**Text block:**
####################
Er, that's it. Oh wait, a book related question. Okay, what books or authors will you never read or have you already read that you are tired of people recommending to you or trashing and why?

accentmonkey (accentmonkey), Thursday, 11 August 2005 07:55 (twenty years ago)

David Foster Wallace and Chuck Palanihookyookyook. Both praising and bashing.

as it clung to her thigh I started to cry (pr00de), Thursday, 11 August 2005 08:05 (twenty years ago)

I should point out as well that I'm not saying that people shouldn't talk about whatever the hell they like, just that, you know, I don't have to like it.

Why those two, Pr00de? Just don't wanna?

accentmonkey (accentmonkey), Thursday, 11 August 2005 08:07 (twenty years ago)

Oh, they're just two I'm sick of hearing about either way, that's all. I really haven't read enough of them to form much of an opinion of my own.

as it clung to her thigh I started to cry (pr00de), Thursday, 11 August 2005 08:08 (twenty years ago)

I could go for some time without hearing another argument (pro or con) about Jonathan Safran Foer or Dave Eggers.

I think any time an author develops camps of people who take sides and go on and on about them in blogs, magazines, etc., then it means that no one is reading them honestly and free-mindedly anymore; authors become more like celebrities than writers, and their supporters/detractors become more like trend followers than readers.

Then again, I certainly go on and on about Murakami and Pelevin every chance I get, and my celeb-like crush on David Mitchell would probably raise a few eyebrows. (Author crushes *definitely* taint reader perception.) So maybe the above just applies to the authors that don't wow me...

zan, Thursday, 11 August 2005 17:31 (twenty years ago)

James Fucking Joyce. Shut. The Fuck. Up!

SRH (Skrik), Thursday, 11 August 2005 17:46 (twenty years ago)

You are a dick.

accentmonkey (accentmonkey), Thursday, 11 August 2005 19:13 (twenty years ago)

No wait, newcomers might not realise that that was a joke. I'm sorry, SRH. That was a joke.

If you think you get an earful of Joyce, you should try working in a bookshop in Dublin.

accentmonkey (accentmonkey), Thursday, 11 August 2005 19:14 (twenty years ago)

Maybe this is a sore topic, but haven't you at least tried some Joyce, SRH, before deciding that you can't stand it?
Me, I'm a snob, and I don't care. There are a million popular fiction authors that I'll never read, and dozens of midfdlebrow bestsellers that I get less likely to read every time they're mentioned. But you can't read them all anyway, so even an absurd an unfair prejudice isn't really going to reduce the number of great books available...
####################
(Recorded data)
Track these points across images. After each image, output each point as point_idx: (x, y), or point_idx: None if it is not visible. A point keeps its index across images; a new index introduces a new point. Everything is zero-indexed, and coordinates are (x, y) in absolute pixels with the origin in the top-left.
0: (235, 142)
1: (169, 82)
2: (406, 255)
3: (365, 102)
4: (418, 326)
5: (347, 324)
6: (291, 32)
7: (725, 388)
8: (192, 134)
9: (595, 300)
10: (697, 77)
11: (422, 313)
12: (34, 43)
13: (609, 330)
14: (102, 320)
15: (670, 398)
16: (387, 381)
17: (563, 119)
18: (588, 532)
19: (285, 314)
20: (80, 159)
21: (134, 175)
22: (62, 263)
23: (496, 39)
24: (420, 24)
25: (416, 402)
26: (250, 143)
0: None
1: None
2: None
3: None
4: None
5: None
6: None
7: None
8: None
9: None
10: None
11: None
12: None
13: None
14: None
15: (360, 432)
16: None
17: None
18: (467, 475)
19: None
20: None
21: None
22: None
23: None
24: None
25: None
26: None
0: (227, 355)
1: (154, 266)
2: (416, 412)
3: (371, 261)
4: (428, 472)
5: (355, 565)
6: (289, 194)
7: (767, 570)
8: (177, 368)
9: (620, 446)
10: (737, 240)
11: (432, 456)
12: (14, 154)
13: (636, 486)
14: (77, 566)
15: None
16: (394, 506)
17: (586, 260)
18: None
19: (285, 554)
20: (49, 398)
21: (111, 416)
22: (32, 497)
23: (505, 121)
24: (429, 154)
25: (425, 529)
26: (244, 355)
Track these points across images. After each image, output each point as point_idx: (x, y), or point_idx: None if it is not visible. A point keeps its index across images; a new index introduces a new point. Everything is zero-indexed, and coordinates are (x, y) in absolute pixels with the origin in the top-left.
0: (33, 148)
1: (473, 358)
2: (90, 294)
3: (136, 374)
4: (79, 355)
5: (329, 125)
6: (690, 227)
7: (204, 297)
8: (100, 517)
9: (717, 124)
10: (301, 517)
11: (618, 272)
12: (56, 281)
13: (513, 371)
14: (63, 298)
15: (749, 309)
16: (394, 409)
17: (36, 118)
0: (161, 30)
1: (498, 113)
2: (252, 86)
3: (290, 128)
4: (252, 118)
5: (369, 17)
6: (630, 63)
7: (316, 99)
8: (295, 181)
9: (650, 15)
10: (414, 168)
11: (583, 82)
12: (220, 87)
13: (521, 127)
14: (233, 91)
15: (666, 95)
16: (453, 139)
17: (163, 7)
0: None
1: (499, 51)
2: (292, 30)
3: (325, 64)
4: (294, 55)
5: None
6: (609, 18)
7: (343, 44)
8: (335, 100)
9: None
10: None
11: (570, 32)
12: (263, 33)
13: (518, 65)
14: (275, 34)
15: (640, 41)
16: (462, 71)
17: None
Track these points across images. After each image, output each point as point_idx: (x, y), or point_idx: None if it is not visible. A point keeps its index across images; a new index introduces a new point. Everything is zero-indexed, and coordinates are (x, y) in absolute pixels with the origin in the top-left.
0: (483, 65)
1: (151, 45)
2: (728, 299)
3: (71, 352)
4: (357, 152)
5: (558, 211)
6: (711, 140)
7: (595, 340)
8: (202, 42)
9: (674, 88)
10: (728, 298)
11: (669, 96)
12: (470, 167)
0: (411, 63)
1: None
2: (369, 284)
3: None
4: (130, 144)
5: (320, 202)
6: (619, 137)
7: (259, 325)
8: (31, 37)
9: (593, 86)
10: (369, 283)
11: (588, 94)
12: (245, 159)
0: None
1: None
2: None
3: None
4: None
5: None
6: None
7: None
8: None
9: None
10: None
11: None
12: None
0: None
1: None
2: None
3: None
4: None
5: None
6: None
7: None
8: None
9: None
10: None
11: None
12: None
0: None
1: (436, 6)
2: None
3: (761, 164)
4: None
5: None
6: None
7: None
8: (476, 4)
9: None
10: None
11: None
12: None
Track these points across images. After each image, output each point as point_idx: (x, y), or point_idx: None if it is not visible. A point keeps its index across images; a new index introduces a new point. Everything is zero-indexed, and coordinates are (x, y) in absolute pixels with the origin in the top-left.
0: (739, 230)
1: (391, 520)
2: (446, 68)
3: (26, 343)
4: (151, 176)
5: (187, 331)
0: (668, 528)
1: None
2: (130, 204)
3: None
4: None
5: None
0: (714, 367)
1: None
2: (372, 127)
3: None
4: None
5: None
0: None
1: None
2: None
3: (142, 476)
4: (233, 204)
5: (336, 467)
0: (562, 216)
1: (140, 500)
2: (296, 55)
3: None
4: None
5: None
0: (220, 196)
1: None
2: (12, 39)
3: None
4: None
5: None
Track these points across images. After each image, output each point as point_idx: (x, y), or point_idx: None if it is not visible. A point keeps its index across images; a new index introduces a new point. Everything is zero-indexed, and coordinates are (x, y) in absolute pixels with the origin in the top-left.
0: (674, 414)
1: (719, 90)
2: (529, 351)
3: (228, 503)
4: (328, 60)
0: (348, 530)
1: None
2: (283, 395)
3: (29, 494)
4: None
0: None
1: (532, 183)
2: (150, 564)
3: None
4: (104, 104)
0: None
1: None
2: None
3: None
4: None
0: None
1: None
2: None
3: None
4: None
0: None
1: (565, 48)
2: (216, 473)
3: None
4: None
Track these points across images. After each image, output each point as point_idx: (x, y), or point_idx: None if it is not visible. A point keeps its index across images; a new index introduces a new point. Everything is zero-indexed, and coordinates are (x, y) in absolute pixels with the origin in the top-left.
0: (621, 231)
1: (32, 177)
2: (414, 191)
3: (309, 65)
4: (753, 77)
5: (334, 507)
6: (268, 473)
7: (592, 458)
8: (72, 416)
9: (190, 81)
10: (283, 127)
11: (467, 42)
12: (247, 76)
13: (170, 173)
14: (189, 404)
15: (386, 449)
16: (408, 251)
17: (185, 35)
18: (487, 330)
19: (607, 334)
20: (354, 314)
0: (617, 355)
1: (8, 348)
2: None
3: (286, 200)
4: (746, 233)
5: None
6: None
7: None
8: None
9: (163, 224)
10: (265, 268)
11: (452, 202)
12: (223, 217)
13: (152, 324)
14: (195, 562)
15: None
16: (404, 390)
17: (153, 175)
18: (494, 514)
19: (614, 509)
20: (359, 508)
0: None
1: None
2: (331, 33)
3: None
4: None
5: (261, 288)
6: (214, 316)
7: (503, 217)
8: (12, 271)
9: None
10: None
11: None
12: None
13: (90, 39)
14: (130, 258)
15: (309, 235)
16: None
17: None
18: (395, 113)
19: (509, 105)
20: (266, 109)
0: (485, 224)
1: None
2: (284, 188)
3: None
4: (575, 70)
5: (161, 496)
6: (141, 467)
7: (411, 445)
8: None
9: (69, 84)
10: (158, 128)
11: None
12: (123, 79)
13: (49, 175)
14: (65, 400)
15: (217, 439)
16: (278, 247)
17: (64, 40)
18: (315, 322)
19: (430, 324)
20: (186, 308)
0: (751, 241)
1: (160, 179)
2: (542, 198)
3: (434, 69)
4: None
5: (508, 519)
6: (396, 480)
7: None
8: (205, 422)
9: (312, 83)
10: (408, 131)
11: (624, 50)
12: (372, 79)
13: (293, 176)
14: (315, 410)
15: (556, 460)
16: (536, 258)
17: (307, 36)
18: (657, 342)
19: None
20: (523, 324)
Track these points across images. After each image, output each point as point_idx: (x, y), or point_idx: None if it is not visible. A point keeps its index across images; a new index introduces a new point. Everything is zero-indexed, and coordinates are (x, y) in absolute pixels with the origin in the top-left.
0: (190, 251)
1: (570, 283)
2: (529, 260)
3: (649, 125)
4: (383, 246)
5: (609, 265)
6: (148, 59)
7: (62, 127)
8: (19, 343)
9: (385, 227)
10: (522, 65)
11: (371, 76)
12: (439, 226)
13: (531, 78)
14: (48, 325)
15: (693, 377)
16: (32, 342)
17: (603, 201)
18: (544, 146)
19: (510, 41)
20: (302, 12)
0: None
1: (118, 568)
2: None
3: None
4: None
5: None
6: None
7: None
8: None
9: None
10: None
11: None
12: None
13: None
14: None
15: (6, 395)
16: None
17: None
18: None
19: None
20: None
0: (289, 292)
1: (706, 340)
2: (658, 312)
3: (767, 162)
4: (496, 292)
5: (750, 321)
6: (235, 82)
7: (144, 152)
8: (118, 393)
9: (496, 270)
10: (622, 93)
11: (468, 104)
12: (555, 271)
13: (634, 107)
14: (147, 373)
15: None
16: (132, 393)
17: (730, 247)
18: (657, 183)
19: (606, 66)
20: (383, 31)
####################
**To be done:**
**A.** Reproduce the part of the book forum thread that opens with the words containing "Er, that's it." and closes with "08:07 (twenty years ago)".
**B.** In the book forum thread, name every author mentioned in the post signed by zan.
**C.** Pick up the book forum thread after its final sentence and keep writing it.
None of the work here depends on the records.

**Responses in order:**
**A.**
Er, that's it. Oh wait, a book related question. Okay, what books or authors will you never read or have you already read that you are tired of people recommending to you or trashing and why?

accentmonkey (accentmonkey), Thursday, 11 August 2005 07:55 (twenty years ago)

David Foster Wallace and Chuck Palanihookyookyook. Both praising and bashing.

as it clung to her thigh I started to cry (pr00de), Thursday, 11 August 2005 08:05 (twenty years ago)

I should point out as well that I'm not saying that people shouldn't talk about whatever the hell they like, just that, you know, I don't have to like it.

Why those two, Pr00de? Just don't wanna?

accentmonkey (accentmonkey), Thursday, 11 August 2005 08:07 (twenty years ago)

**B.** Jonathan Safran Foer, Dave Eggers, Murakami, Pelevin, David Mitchell

**C.**
Ray (Ray), Thursday, 11 August 2005 20:46 (twenty years ago)

I like Joyce!

I'm tired of people bitching about JRR Tolkien as if there's something self-evidently bad about his writing. There isn't! The Lord of the Rings is a good book, even if little kids love it. Loosen up.

Nobodaddy, Friday, 12 August 2005 00:19 (twenty years ago)

Maybe this is a sore topic, but haven't you at least tried some Joyce, SRH, before deciding that you can't stand it?

Objection! Badgering the witness!

I believe SRH has made these feelings known before, on another thread, which was about Joyce.

accentmonkey (accentmonkey), Friday, 12 August 2005 06:23 (twenty years ago)

I'm too lazy to look it up. I'm just wondering if SRH read a bit of Joyce and hated it, or has taken a dislike to Joyce based on Joyceans and the Ulysses industry. Because the second position is kind of more interesting.

Ray (Ray), Friday, 12 August 2005 07:46 (twenty years ago)

I have read Joyce. The Dubliners (which I enjoyed), Ulysses (which I could work at enjoying, but why?), and the first page of Finegans Wake (which is bankrupt as literature). I have tried.

I'm just a dick.

SRH (Skrik), Friday, 12 August 2005 08:13 (twenty years ago)

That's fair enough. Reading accentmonkey's original post I seized on the "books or authors will you never read" bit rather than the "already read" bit.

Ray (Ray), Friday, 12 August 2005 09:18 (twenty years ago)

stanislaus on FW: "the witless wandering of literature before its final extinction". (not that he's right.)

my entry for this is probably something like "people too lazy to read tolkien but who slag him off based on the assumption that the movies have improved him". (not that they're wrong.)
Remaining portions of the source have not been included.